Work to complete
All that should come back is the lines of the data below from the one containing "tilt_deg: -14.1" to the one containing "focal_mm: 4.15", inclusive, exactly as they stand.

(Stored data entries)
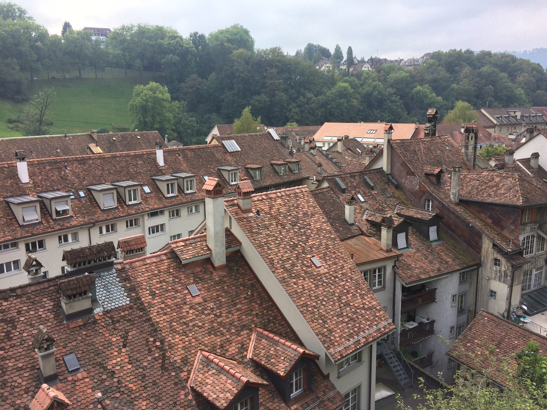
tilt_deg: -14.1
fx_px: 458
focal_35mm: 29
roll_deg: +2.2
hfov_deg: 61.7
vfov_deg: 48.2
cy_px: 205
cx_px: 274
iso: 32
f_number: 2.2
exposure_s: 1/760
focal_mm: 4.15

* * *

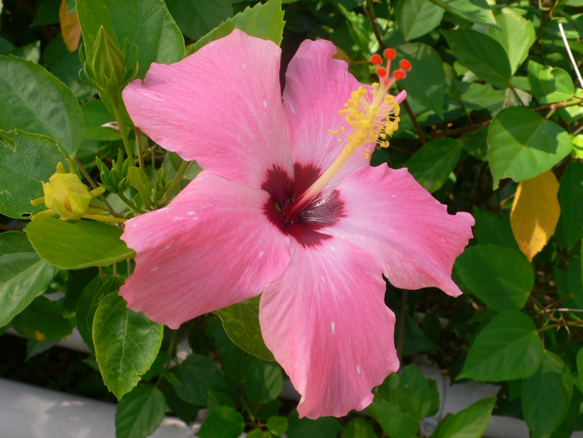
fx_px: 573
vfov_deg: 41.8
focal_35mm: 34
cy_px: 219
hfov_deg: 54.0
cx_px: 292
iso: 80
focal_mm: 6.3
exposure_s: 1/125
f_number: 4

Written response
tilt_deg: -14.1
fx_px: 458
focal_35mm: 29
roll_deg: +2.2
hfov_deg: 61.7
vfov_deg: 48.2
cy_px: 205
cx_px: 274
iso: 32
f_number: 2.2
exposure_s: 1/760
focal_mm: 4.15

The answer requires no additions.